Recorded data
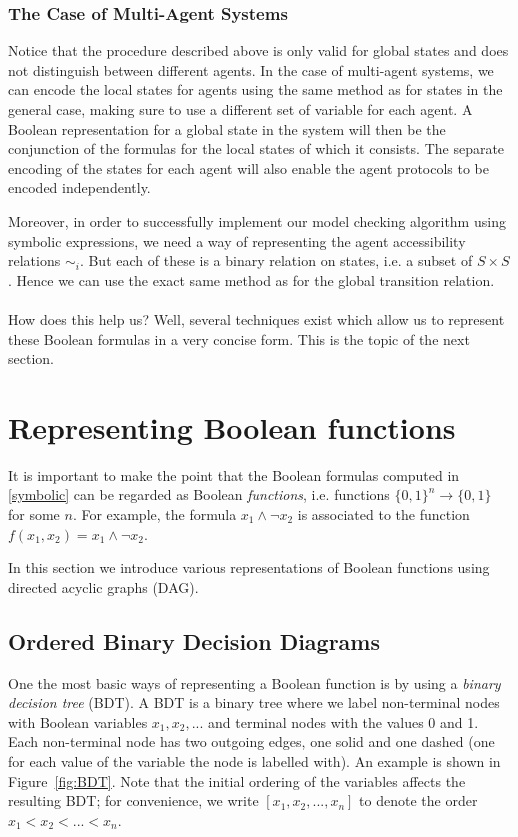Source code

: \documentclass[11pt]{report}
\begin{document}
\subsubsection{The Case of Multi-Agent Systems}

Notice that the procedure described above is only valid for global states and does not distinguish between different agents. 
In the case of multi-agent systems, we can encode the local states for agents using the same method as for states in the general case, making sure to use a different set of variable for each agent. A Boolean representation for a global state in the system will then be the conjunction of the formulas for the local states of which it consists. The separate encoding of the states for each agent will also enable the agent protocols to be encoded independently.

Moreover, in order to successfully implement our model checking algorithm using symbolic expressions, we need a way of representing the agent accessibility relations $\sim_i$.
But each of these is a binary relation on states, i.e. a subset of $S \times S$. Hence we can use the exact same method as for the global transition relation. 
\\\\

How does this help us? Well, several techniques exist which allow us to represent these Boolean formulas in a very concise form. This is the topic of the next section.

\section{Representing Boolean functions}

It is important to make the point that the Boolean formulas computed in \ref{symbolic} can be regarded as Boolean \textit{functions}, i.e. functions $\{0, 1\}^n \rightarrow \{0, 1\}$ for some $n$. For example, the formula $x_1 \land \lnot x_2$ is associated to the function $f(x_1, x_2) = x_1 \land \lnot x_2$.

In this section we introduce various representations of Boolean functions using directed acyclic graphs (DAG). 

\subsection{Ordered Binary Decision Diagrams}

One the most basic ways of representing a Boolean function is by using a \textit{binary decision tree} (BDT). A BDT is a binary tree where we label non-terminal nodes with Boolean variables $x_1, x_2, ...$ and terminal nodes with the values 0 and 1. Each non-terminal node has two outgoing edges, one solid and one dashed (one for each value of the variable the node is labelled with). An example is shown in Figure~\ref{fig:BDT}. Note that the initial ordering of the variables affects the resulting BDT; for convenience, we write $[x_1, x_2, ..., x_n]$ to denote the order $x_1 < x_2 < ... < x_n$.
\end{document}
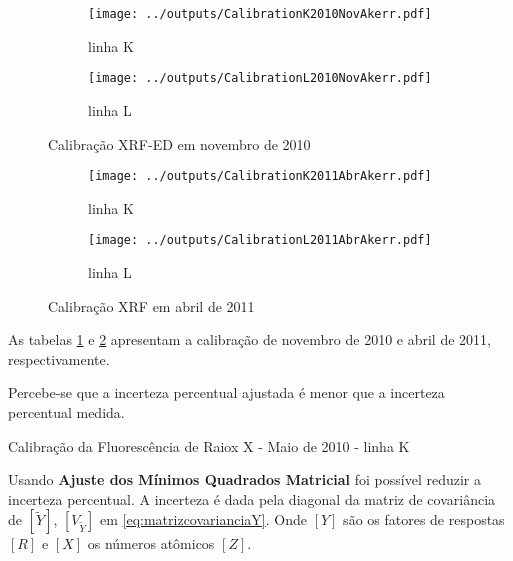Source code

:\begin{figure}[H]
  \begin{subfigure}[b]{0.5\textwidth}
   \texttt{[image: ../outputs/CalibrationK2010NovAkerr.pdf]}
    \caption{linha K}
  \end{subfigure}
  \begin{subfigure}[b]{0.5\textwidth}
    \texttt{[image: ../outputs/CalibrationL2010NovAkerr.pdf]}
    \caption{linha L}
  \end{subfigure}
  \caption{Calibração XRF-ED em novembro de 2010 \label{fig:edx_calib_KLnov2010}}
\end{figure}

\newpage
\begin{figure}[H]
  \begin{subfigure}[b]{0.5\textwidth}
    \texttt{[image: ../outputs/CalibrationK2011AbrAkerr.pdf]}
    \caption{linha K}
  \end{subfigure}
  \begin{subfigure}[b]{0.5\textwidth}
    \texttt{[image: ../outputs/CalibrationL2011AbrAkerr.pdf]}
    \caption{linha L}
  \end{subfigure}
\caption{Calibração XRF em  abril de 2011 \label{fig:edx_calib_KLabr2011}}
\end{figure}

As tabelas \ref{fig:edx_calib_KLnov2010} e \ref{fig:edx_calib_KLabr2011}
apresentam a calibração de novembro de 2010 e abril de 2011, respectivamente.
 
Percebe-se que a incerteza percentual ajustada é menor que 
a incerteza percentual medida. 

\begin{landscape}
\begin{table}[H]
  \centering
    
  \caption{Calibração da Fluorescência de Raiox X - Maio de 2010 - linha K
  \label{table:edx_calib_Kmaio2010}}
\end{table}
\end{landscape}

Usando \textbf{Ajuste dos Mínimos Quadrados Matricial} foi possível
reduzir a incerteza percentual. 
A incerteza é dada pela diagonal da matriz de covariância 
de $[\tilde{Y}]$, $[V_{\tilde{Y}}]$ em \ref{eq:matrizcovarianciaY}.
Onde $[Y]$ são os fatores de respostas $[R]$ e $[X]$ os números atômicos $[Z]$.

\begin{table}[H]
  \begin{footnotesize} %
  
  \end{footnotesize}
\end{table}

What the task requires
Only lines that include "these" belong in the answer; return them from the entries above.

Finished exercise
But each of these is a binary relation on states, i.e. a subset of $S \times S$. Hence we can use the exact same method as for the global transition relation. 
How does this help us? Well, several techniques exist which allow us to represent these Boolean formulas in a very concise form. This is the topic of the next section.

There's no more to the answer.